Jonathon G. Katz, Secretary

Securities and Exchange Commission

450 Fifth Street, N.W.

Washington, D.C. 20549

Re: Comments as requested by the SEC on File No. S7-25-97 Shareholder Proposal Amendments

The amendments proposed by the Securities and Exchange Commission as stated in the above referenced document should not be used in view of it’s flagrant violation or, if you will, neglect of the rights of shareholders both institutional and individual. Two major proposed changes to the current shareholder submission process is in my opinion not in the best interest of the shareholders of America’s companies.

The first is the modification of the C4 personal grievance exclusion, the provision whereas companies can exclude a proposal for basically any reason indicating a shareholder’s personal interest or grievance and the SEC will take "no view" basically concurring that it won’t pursue the issue if they do. How is this an improvement toward shareholders’ rights? I believe this will do nothing but cease all shareholder proposals submitted by any shareholder if a company has any reason that could be considered a personal interest or personal grievance. If a shareholder should wish to continue the attempt to force the issue of submitting their resolution the shareholder would have to sue the company and expend personal resources to do so which would be impossible for a majority of shareholder proponents.

The second is the percentage of votes counted needed to resubmit a proposal after the first proxy season increased to six, fifteen and thirty percent the second, third and fourth submission year after year. Currently a shareholder needs three, six and then ten percent of the votes to resubmit. A motion to extend the time frame but increase as well the resubmission rates was made by Jon Lukomnik from NYCERS to a four year rule with a maximum of twenty five percent noting that it takes time for an issue to be accepted and understood by shareholders. This seemed to have been ignored even though it had a majority of support from those involved in assisting the SEC with the information gathering process. A slim number of proposals ever receive the thirty percentile by the third year and so almost all of shareholder concerns would be excludable from companies proxy statements. This would give way to allow companies to act on behalf of the management’s own "personal interest" since there will be no accountability to the stockholder.
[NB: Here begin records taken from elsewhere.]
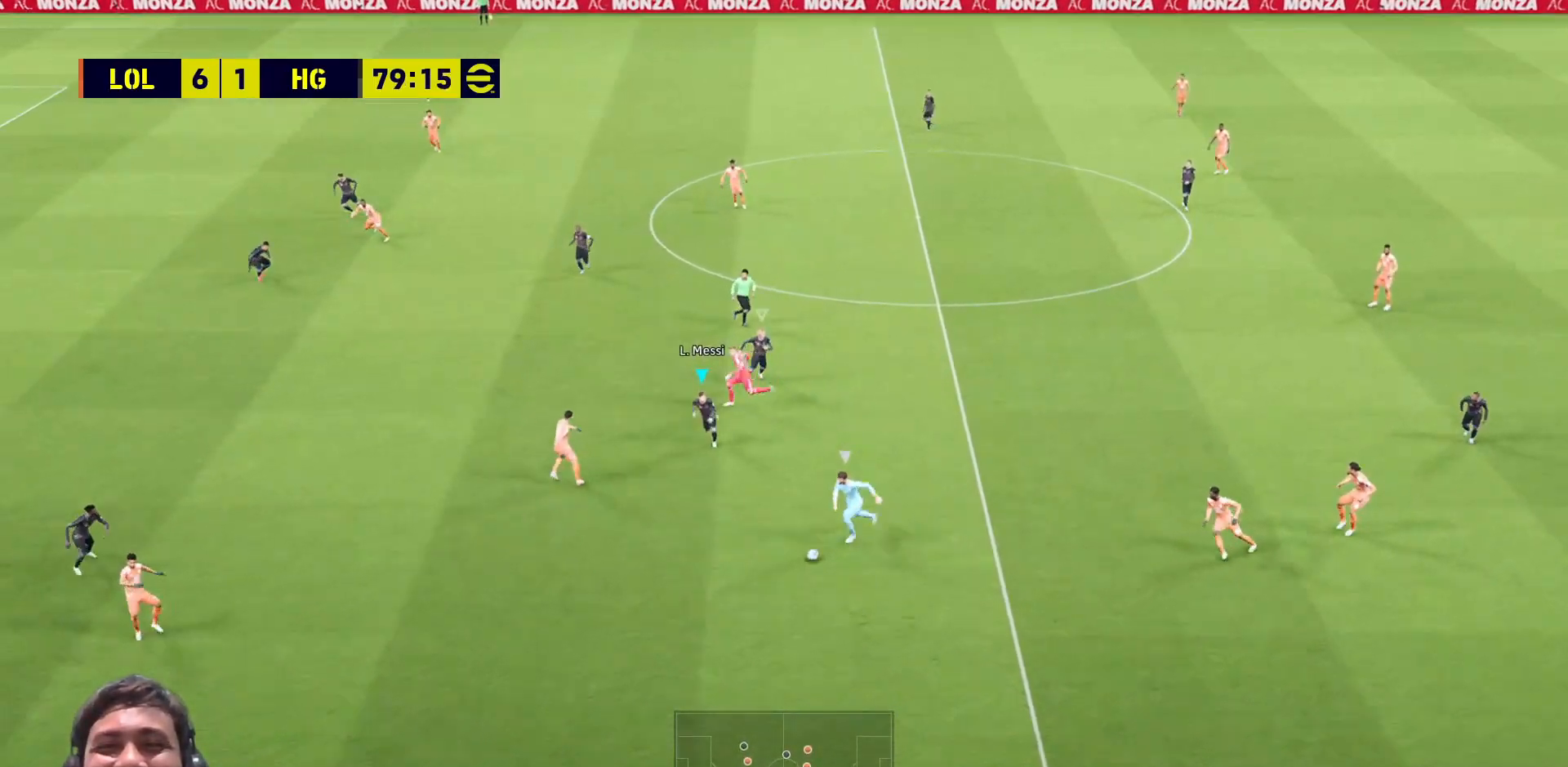
{"buttons": ["TRIANGLE", "R1"], "left_stick": "down", "right_stick": "center", "events": [[150, "CROSS", "up"], [183, "left_stick", "down"]]}
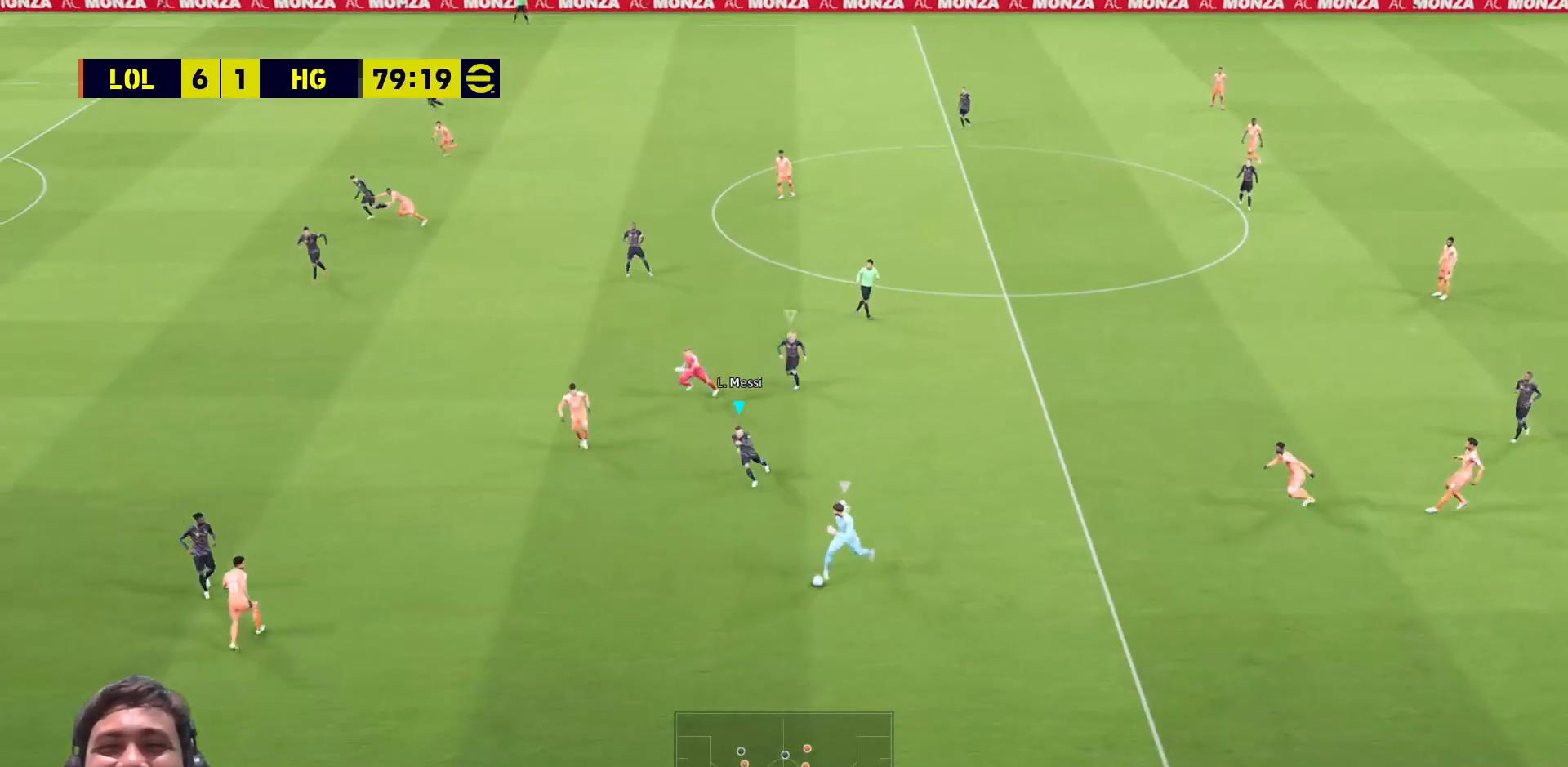
{"buttons": ["TRIANGLE"], "left_stick": "center", "right_stick": "center", "events": [[50, "R1", "up"], [183, "left_stick", "down-left"], [333, "left_stick", "center"]]}
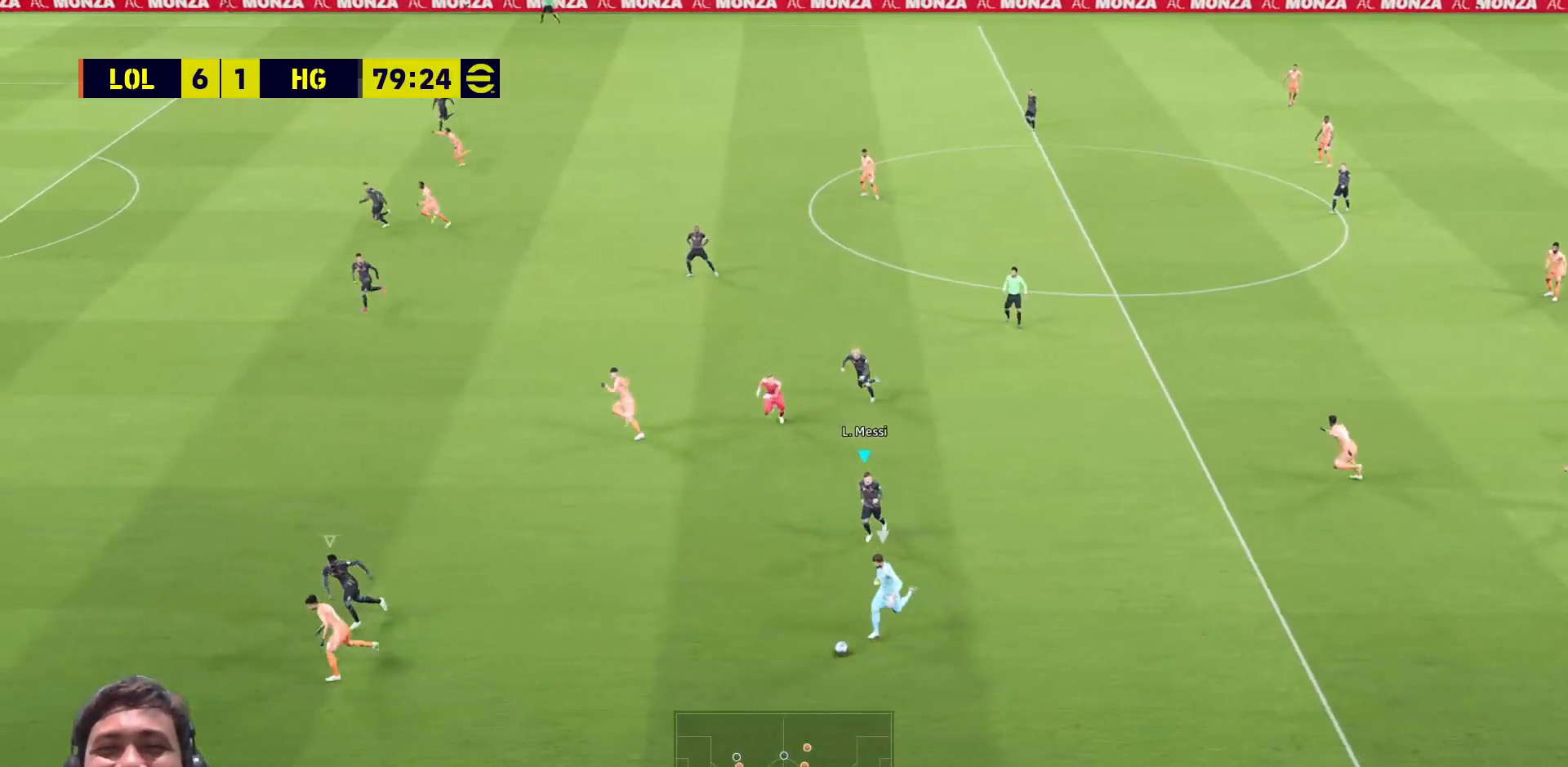
{"buttons": ["TRIANGLE"], "left_stick": "center", "right_stick": "center", "events": []}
How can the SEC call itself the "Investor’s Advocate" and then turn it’s back on investors when they need it the most? Arthur Levitt himself has had a history of helping the little guy or the small shareholder. Has he sold out his interest for the courtship of big business? I am dismayed at the shameful way the shareholder proposal process has turned from one of a positively upward move to help smooth out the rough edges of submitting shareholder proposals to disenfranchising shareholders’ rights to accountability and the freedom of expressing their view to the management and other shareholders.